The United States Food and Drug Administration announced its first approval of a long-acting HIV prevention medication on 20 December 2021. The long-acting injectable cabotegravir (CAB – LA) is approved as a pre-exposure prophylaxis (PrEP) for adults and adolescents who are at risk of acquiring HIV sexually in the United States of America. Apretude is given first as two initiation injections administered one month apart, and then every two months thereafter. Patients can either start their treatment with Apretude or take oral cabotegravir (Vocabria) for four weeks to assess how well they tolerate the drug.
This is the first time an injectable antiretroviral drug becomes available as a pre-exposure prophylaxis for prevention of HIV. The long-acting formula is a step forward and a valuable addition to the HIV prevention toolbox and will make acceptance and adherence easy.
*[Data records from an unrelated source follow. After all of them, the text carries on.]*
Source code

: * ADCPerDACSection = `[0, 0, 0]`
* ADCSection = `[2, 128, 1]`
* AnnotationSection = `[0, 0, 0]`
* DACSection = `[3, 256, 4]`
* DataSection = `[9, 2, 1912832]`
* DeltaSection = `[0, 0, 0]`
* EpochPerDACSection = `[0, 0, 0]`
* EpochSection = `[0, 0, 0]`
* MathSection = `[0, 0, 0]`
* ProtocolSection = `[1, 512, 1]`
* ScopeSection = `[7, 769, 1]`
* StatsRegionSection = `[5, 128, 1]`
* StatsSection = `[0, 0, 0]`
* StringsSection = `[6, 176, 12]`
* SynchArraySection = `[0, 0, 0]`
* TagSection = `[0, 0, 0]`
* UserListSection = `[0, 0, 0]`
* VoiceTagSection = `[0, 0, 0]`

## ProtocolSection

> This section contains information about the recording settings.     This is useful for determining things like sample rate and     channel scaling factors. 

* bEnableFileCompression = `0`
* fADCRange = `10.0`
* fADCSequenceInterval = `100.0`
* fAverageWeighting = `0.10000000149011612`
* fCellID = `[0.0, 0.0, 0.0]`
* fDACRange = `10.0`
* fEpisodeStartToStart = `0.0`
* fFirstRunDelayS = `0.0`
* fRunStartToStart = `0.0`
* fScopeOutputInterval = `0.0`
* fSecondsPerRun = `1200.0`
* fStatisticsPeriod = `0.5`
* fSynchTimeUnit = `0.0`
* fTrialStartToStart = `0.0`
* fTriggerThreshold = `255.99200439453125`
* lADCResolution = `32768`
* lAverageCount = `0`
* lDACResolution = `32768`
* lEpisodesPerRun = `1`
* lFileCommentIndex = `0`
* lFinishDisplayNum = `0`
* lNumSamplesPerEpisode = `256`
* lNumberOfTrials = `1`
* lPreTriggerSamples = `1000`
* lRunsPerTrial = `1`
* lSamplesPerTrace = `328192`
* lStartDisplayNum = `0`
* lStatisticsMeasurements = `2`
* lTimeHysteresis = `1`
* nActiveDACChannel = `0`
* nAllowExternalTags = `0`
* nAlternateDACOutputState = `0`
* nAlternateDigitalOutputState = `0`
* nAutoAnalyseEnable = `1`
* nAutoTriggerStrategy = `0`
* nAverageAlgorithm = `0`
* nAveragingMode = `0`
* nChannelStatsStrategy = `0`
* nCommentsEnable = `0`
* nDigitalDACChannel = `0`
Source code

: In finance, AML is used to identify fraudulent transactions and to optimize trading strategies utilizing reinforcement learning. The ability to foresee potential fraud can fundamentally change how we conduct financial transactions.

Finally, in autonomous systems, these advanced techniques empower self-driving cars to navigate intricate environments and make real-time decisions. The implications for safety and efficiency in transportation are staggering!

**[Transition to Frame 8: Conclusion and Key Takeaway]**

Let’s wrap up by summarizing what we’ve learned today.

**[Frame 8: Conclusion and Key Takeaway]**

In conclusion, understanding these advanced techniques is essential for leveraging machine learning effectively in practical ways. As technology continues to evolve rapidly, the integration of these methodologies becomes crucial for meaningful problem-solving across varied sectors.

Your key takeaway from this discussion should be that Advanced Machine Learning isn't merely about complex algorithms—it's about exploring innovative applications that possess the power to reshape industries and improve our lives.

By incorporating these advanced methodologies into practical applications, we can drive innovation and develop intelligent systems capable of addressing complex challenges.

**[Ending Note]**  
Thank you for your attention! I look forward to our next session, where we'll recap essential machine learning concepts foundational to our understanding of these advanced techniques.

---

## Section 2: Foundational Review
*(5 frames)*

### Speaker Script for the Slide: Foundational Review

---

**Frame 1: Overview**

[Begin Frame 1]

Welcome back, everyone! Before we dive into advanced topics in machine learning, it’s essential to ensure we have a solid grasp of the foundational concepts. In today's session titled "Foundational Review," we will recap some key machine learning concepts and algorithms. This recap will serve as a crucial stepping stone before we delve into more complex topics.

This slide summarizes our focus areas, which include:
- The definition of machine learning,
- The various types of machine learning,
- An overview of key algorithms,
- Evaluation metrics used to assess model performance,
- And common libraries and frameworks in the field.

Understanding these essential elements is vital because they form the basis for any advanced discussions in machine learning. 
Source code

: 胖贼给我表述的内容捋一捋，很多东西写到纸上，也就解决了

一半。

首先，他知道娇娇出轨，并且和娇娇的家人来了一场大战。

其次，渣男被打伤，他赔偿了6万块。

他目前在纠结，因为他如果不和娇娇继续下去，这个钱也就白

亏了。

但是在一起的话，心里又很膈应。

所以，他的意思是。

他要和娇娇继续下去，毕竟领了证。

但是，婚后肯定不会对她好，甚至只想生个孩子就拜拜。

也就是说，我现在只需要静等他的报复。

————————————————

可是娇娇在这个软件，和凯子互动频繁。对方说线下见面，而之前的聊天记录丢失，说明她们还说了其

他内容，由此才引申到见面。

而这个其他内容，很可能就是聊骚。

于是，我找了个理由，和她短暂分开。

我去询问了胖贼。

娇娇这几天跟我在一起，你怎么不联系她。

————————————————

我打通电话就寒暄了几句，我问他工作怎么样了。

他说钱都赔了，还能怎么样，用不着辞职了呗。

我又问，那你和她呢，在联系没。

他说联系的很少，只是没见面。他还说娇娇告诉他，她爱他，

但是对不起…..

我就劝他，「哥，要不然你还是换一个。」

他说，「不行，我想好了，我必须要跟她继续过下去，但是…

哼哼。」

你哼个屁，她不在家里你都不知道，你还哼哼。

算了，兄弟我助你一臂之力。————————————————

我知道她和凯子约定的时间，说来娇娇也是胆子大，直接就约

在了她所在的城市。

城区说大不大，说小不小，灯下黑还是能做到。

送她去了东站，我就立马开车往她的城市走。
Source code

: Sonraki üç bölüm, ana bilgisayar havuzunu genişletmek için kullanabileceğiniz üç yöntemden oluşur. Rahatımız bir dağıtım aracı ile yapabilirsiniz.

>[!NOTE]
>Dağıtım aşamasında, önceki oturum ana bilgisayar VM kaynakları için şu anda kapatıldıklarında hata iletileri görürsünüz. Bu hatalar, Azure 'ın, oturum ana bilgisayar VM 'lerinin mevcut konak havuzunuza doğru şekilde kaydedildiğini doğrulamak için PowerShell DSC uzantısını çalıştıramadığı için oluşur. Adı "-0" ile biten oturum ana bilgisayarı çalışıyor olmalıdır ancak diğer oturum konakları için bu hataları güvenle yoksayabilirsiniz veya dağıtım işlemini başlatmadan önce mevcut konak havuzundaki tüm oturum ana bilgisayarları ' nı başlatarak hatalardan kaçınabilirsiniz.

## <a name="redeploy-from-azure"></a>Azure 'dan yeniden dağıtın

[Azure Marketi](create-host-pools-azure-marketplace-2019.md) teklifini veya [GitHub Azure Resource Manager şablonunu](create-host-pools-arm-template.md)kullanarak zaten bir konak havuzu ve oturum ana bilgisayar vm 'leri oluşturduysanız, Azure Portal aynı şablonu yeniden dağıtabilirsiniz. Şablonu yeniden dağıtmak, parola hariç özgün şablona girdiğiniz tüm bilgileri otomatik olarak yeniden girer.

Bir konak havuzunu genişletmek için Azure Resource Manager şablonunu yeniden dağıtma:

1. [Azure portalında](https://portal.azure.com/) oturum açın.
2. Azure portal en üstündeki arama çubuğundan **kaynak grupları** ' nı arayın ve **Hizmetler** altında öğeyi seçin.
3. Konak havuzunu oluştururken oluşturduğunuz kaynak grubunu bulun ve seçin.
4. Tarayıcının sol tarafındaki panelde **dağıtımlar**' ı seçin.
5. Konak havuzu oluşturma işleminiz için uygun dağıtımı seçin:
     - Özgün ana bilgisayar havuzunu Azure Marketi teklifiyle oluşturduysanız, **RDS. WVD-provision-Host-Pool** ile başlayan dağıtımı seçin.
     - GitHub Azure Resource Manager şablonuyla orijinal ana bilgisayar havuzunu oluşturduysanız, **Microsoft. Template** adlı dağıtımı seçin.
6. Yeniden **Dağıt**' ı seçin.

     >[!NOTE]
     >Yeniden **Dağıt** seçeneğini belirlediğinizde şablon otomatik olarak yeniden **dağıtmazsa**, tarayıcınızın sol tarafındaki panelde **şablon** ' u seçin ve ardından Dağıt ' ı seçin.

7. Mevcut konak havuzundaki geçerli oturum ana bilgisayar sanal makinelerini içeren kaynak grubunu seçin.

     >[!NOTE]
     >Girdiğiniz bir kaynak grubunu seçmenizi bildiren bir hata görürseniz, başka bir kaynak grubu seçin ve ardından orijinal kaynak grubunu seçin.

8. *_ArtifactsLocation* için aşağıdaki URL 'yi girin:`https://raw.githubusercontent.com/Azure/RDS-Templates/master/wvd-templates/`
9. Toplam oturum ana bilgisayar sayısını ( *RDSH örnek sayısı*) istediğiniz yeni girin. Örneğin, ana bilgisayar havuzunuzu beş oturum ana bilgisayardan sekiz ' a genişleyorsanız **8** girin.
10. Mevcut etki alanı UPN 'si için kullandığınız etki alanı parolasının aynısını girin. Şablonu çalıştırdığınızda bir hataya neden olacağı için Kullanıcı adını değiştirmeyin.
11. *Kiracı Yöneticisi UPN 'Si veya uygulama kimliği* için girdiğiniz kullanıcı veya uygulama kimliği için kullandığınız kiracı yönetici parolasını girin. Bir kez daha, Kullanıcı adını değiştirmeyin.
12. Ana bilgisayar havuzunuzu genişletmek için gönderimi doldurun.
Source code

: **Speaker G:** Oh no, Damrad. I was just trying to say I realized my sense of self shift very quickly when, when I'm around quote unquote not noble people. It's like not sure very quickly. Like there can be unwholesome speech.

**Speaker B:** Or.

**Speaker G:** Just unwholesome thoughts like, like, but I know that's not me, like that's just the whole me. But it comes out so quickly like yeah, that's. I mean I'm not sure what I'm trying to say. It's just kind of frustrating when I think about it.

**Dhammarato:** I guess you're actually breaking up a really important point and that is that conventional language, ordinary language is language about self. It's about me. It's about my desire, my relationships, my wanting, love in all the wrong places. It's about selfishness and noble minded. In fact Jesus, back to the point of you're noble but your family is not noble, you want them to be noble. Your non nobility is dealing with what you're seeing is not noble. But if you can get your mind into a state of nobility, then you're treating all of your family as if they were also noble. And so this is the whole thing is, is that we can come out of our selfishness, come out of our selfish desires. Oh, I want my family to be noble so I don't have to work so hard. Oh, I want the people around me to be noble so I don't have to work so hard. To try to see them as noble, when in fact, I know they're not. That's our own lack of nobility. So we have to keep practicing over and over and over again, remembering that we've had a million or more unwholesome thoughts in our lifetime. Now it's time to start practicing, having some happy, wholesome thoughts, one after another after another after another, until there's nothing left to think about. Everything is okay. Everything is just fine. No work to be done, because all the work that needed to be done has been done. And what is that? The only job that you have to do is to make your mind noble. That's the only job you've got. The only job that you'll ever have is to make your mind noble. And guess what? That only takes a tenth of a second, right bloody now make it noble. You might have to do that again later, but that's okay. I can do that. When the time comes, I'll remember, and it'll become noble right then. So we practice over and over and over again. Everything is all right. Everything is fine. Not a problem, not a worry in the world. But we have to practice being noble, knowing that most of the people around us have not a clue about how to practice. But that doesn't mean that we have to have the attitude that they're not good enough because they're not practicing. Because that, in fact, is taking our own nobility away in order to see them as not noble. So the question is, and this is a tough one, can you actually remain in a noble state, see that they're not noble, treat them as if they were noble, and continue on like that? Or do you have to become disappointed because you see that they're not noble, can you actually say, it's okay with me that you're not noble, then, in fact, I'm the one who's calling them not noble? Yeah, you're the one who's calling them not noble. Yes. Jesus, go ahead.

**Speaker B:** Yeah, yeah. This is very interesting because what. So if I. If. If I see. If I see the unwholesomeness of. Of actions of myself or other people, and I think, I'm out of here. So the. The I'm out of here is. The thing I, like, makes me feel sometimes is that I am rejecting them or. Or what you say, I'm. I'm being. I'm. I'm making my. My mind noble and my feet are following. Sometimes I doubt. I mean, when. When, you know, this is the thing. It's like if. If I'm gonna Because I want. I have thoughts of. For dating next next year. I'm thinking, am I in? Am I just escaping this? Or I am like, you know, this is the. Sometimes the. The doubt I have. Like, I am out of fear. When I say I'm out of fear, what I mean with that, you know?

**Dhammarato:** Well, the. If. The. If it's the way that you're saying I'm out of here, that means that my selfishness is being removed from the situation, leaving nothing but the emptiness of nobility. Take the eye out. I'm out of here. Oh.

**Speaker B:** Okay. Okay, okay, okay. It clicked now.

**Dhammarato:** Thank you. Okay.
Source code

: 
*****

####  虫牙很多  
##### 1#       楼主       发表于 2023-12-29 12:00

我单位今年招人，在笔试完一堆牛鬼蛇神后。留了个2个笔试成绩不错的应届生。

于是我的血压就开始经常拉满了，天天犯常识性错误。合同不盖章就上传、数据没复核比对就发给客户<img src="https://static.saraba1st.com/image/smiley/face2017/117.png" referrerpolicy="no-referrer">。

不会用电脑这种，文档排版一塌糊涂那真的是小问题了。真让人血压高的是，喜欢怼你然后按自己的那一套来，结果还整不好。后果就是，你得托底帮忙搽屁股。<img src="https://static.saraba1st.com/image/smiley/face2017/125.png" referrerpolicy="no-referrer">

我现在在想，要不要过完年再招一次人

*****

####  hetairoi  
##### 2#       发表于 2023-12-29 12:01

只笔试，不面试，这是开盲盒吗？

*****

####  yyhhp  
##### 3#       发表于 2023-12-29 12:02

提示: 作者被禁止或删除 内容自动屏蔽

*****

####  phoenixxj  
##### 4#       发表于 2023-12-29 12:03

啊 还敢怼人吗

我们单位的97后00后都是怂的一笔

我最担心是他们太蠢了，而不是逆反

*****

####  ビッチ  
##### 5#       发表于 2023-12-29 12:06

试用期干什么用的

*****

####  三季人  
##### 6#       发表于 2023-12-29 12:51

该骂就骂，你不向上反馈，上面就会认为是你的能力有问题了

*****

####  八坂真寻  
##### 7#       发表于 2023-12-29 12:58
Companies holding new technologies should share their knowledge and recipes with generic producers to ensure availability and affordability in low and middle-income countries. UNAIDS called for this new drug to quickly be made available and affordable to people who need it most not just in the United States of America but everywhere in the world. The mistakes of three decades ago when lifesaving drugs were only available to those who could afford it must not be repeated. Market strategies such as generic competition and public health-oriented management of intellectual property rights, either through voluntary agreements or the use of TRIPS flexibilities must be used to make this new drug widely available.
To make this drug available equitably across the world, a series of actions are essential. Firstly, the drug has to be approved by regional and national regulatory authorities in a speedy manner. It is encouraging to see that the developer of CAB-LA, has already submitted to the South African Health Products Regulatory Authority (SAHPRA) for approval and an outcome is expected in early 2022. However access must go much further. Secondly the selling price must come down through a combination of measures such as licencing and involvement of generic producers. Thirdly, national HIV prevention programmes must prepare roll out plans and prepare their health systems and communitiues to deploy this new HIV prevention option as soon as they are available.
Current pre-exposure prohylaxis – Tenofovir plus Emtricitabine – tablets have to be taken daily as oral PrEP. They are highly effective in preventing HIV acquisition among persons at substantial risk when taken as prescribed. However many find it challenging to take a daily tablet. Another option – dapiviringe vaginal ring – is becoming available as additional prevention option for women at substantial risk of HIV infection.
The CAB-LA option could be a game-changer for the HIV response, making PrEP simpler or less burdensome for all genders. This may also circumvent the stigma associated with daily oral therapy and improve correct dosing and adherence which is critical for PrEP effectiveness.